- [What this task involves]:
Transcription task. Write out each entry verbatim and exclude any image.

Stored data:
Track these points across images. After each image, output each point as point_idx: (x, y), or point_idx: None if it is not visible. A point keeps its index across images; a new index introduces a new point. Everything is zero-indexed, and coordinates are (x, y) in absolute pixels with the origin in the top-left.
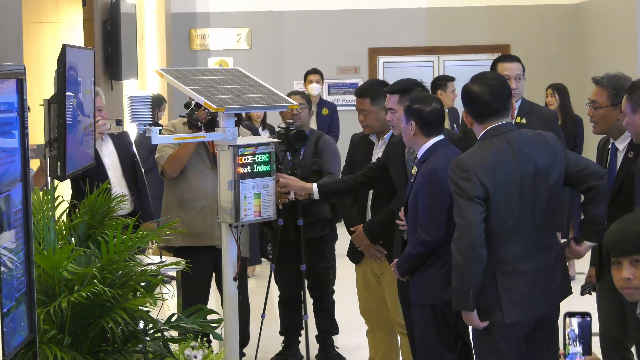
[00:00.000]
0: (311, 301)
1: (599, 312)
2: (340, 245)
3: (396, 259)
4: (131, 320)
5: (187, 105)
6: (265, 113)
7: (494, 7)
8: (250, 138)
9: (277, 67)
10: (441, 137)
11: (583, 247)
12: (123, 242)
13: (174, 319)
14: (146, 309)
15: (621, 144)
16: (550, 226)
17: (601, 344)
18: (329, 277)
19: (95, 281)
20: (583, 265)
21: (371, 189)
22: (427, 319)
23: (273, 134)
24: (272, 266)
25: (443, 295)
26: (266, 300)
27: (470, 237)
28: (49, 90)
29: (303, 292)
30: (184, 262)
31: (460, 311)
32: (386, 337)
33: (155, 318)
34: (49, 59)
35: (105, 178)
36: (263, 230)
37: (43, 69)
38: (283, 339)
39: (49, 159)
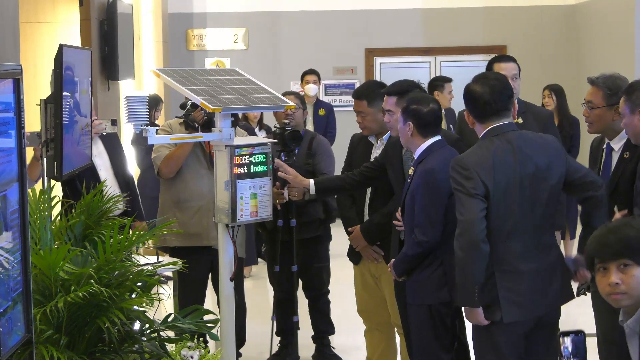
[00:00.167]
0: (306, 302)
1: (594, 313)
2: (337, 246)
3: (393, 260)
4: (128, 320)
5: (182, 105)
6: (262, 113)
7: (490, 8)
8: (247, 138)
9: (273, 67)
10: (438, 137)
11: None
12: (120, 242)
13: (170, 319)
14: (143, 309)
15: (617, 145)
16: (550, 226)
17: (598, 345)
18: (323, 277)
19: (92, 281)
20: None
21: (367, 188)
22: (423, 319)
23: (269, 134)
24: (276, 267)
25: (440, 295)
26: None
27: (471, 233)
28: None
29: (292, 293)
30: (181, 263)
31: (462, 309)
32: (384, 338)
33: (151, 318)
34: (45, 59)
35: (96, 178)
36: (257, 230)
37: (40, 69)
38: (279, 339)
39: (45, 159)
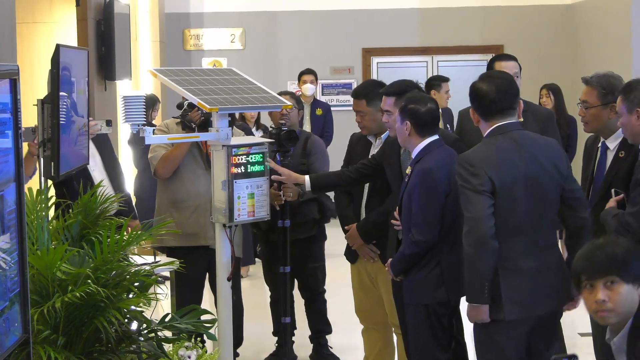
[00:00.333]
0: (302, 302)
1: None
2: (334, 245)
3: (390, 259)
4: (125, 320)
5: (179, 106)
6: (259, 113)
7: (487, 8)
8: (244, 138)
9: (270, 67)
10: (436, 137)
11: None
12: (117, 242)
13: (167, 319)
14: (140, 309)
15: (612, 143)
16: (552, 226)
17: (594, 345)
18: (318, 277)
19: (89, 281)
20: None
21: (363, 185)
22: (420, 319)
23: (266, 134)
24: (286, 268)
25: (437, 295)
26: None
27: (480, 230)
28: (42, 91)
29: (285, 294)
30: (178, 262)
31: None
32: (381, 337)
33: (149, 318)
34: (42, 59)
35: (89, 179)
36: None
37: (37, 69)
38: (276, 339)
39: (42, 159)
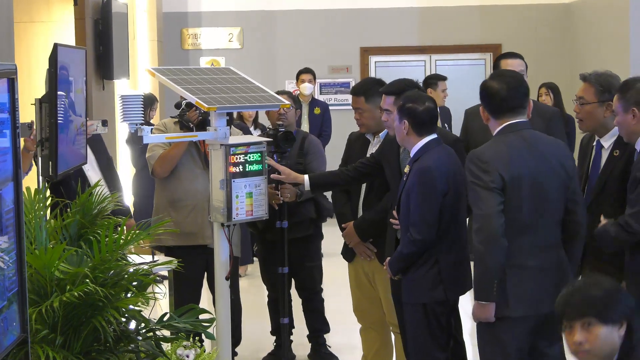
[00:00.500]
0: (300, 301)
1: None
2: (331, 245)
3: (388, 258)
4: (123, 319)
5: (177, 105)
6: (257, 112)
7: (485, 7)
8: (242, 137)
9: (268, 66)
10: (434, 136)
11: None
12: (115, 241)
13: (166, 318)
14: (138, 308)
15: (607, 142)
16: (558, 225)
17: None
18: (315, 276)
19: (87, 280)
20: None
21: (362, 184)
22: (419, 318)
23: (264, 133)
24: (285, 269)
25: (435, 294)
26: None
27: (491, 227)
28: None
29: (283, 295)
30: (176, 262)
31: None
32: (379, 336)
33: (147, 317)
34: (40, 58)
35: (84, 179)
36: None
37: (34, 69)
38: (274, 338)
39: (40, 158)
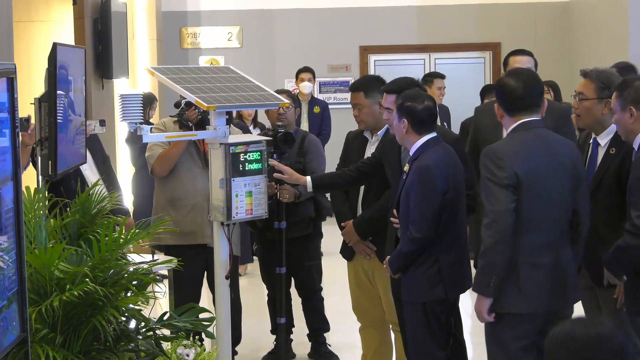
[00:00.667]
0: (300, 300)
1: (585, 314)
2: (330, 243)
3: (388, 256)
4: (123, 318)
5: (177, 104)
6: (256, 111)
7: (484, 5)
8: (242, 136)
9: (268, 65)
10: (433, 134)
11: None
12: (115, 240)
13: (166, 317)
14: (138, 307)
15: (603, 140)
16: (569, 224)
17: None
18: (314, 275)
19: (87, 280)
20: None
21: (365, 184)
22: (418, 316)
23: (263, 132)
24: (282, 269)
25: (434, 293)
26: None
27: (503, 224)
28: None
29: (281, 294)
30: (176, 261)
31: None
32: (378, 335)
33: (147, 317)
34: (39, 57)
35: (82, 179)
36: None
37: (34, 68)
38: (274, 337)
39: (40, 157)
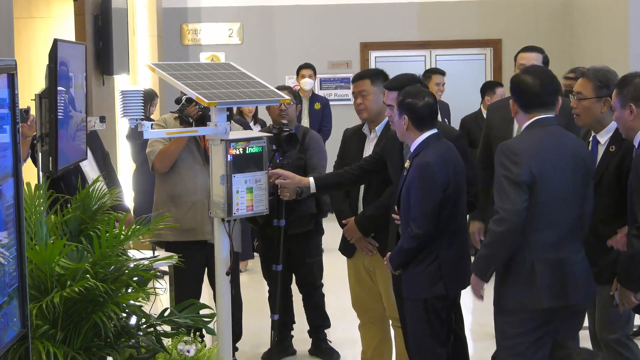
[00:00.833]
0: (301, 296)
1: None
2: (332, 240)
3: (389, 253)
4: (124, 315)
5: (177, 100)
6: (256, 108)
7: (485, 2)
8: (242, 132)
9: (269, 62)
10: (434, 131)
11: None
12: (115, 236)
13: (166, 313)
14: (139, 303)
15: (603, 138)
16: (580, 221)
17: (591, 339)
18: (315, 272)
19: (88, 276)
20: None
21: (367, 182)
22: (419, 313)
23: (264, 128)
24: (279, 267)
25: (435, 289)
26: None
27: (514, 221)
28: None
29: (276, 292)
30: (177, 257)
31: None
32: (378, 331)
33: (147, 313)
34: (40, 54)
35: (82, 175)
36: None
37: (34, 64)
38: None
39: (40, 153)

- [Task response]:
Track these points across images. After each image, output each point as point_idx: (x, y), or point_idx: None if it is not visible. A point keeps its index across images; a new index introduces a new point. Everything is zero-indexed, and coordinates are (x, y) in absolute pixels with the origin in the top-left.
[00:00.000]
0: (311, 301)
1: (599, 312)
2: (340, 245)
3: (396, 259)
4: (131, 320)
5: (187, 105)
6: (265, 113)
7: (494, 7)
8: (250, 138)
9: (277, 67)
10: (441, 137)
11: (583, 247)
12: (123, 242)
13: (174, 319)
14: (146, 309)
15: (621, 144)
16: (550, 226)
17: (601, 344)
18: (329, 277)
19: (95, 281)
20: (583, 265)
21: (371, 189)
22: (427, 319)
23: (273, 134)
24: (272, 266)
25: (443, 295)
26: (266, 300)
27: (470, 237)
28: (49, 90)
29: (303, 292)
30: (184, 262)
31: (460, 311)
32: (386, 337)
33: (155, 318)
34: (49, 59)
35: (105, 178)
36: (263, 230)
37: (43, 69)
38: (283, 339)
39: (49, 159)
[00:00.167]
0: (306, 302)
1: (594, 313)
2: (337, 246)
3: (393, 260)
4: (128, 320)
5: (182, 105)
6: (262, 113)
7: (490, 8)
8: (247, 138)
9: (273, 67)
10: (438, 137)
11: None
12: (120, 242)
13: (170, 319)
14: (143, 309)
15: (617, 145)
16: (550, 226)
17: (598, 345)
18: (323, 277)
19: (92, 281)
20: None
21: (367, 188)
22: (423, 319)
23: (269, 134)
24: (276, 267)
25: (440, 295)
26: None
27: (471, 233)
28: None
29: (292, 293)
30: (181, 263)
31: (462, 309)
32: (384, 338)
33: (151, 318)
34: (45, 59)
35: (96, 178)
36: (257, 230)
37: (40, 69)
38: (279, 339)
39: (45, 159)
[00:00.333]
0: (302, 302)
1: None
2: (334, 245)
3: (390, 259)
4: (125, 320)
5: (179, 106)
6: (259, 113)
7: (487, 8)
8: (244, 138)
9: (270, 67)
10: (436, 137)
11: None
12: (117, 242)
13: (167, 319)
14: (140, 309)
15: (612, 143)
16: (552, 226)
17: (594, 345)
18: (318, 277)
19: (89, 281)
20: None
21: (363, 185)
22: (420, 319)
23: (266, 134)
24: (286, 268)
25: (437, 295)
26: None
27: (480, 230)
28: (42, 91)
29: (285, 294)
30: (178, 262)
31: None
32: (381, 337)
33: (149, 318)
34: (42, 59)
35: (89, 179)
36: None
37: (37, 69)
38: (276, 339)
39: (42, 159)
[00:00.500]
0: (300, 301)
1: None
2: (331, 245)
3: (388, 258)
4: (123, 319)
5: (177, 105)
6: (257, 112)
7: (485, 7)
8: (242, 137)
9: (268, 66)
10: (434, 136)
11: None
12: (115, 241)
13: (166, 318)
14: (138, 308)
15: (607, 142)
16: (558, 225)
17: None
18: (315, 276)
19: (87, 280)
20: None
21: (362, 184)
22: (419, 318)
23: (264, 133)
24: (285, 269)
25: (435, 294)
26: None
27: (491, 227)
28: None
29: (283, 295)
30: (176, 262)
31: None
32: (379, 336)
33: (147, 317)
34: (40, 58)
35: (84, 179)
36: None
37: (34, 69)
38: (274, 338)
39: (40, 158)
[00:00.667]
0: (300, 300)
1: (585, 314)
2: (330, 243)
3: (388, 256)
4: (123, 318)
5: (177, 104)
6: (256, 111)
7: (484, 5)
8: (242, 136)
9: (268, 65)
10: (433, 134)
11: None
12: (115, 240)
13: (166, 317)
14: (138, 307)
15: (603, 140)
16: (569, 224)
17: None
18: (314, 275)
19: (87, 280)
20: None
21: (365, 184)
22: (418, 316)
23: (263, 132)
24: (282, 269)
25: (434, 293)
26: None
27: (503, 224)
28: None
29: (281, 294)
30: (176, 261)
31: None
32: (378, 335)
33: (147, 317)
34: (39, 57)
35: (82, 179)
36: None
37: (34, 68)
38: (274, 337)
39: (40, 157)
[00:00.833]
0: (301, 296)
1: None
2: (332, 240)
3: (389, 253)
4: (124, 315)
5: (177, 100)
6: (256, 108)
7: (485, 2)
8: (242, 132)
9: (269, 62)
10: (434, 131)
11: None
12: (115, 236)
13: (166, 313)
14: (139, 303)
15: (603, 138)
16: (580, 221)
17: (591, 339)
18: (315, 272)
19: (88, 276)
20: None
21: (367, 182)
22: (419, 313)
23: (264, 128)
24: (279, 267)
25: (435, 289)
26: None
27: (514, 221)
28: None
29: (276, 292)
30: (177, 257)
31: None
32: (378, 331)
33: (147, 313)
34: (40, 54)
35: (82, 175)
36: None
37: (34, 64)
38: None
39: (40, 153)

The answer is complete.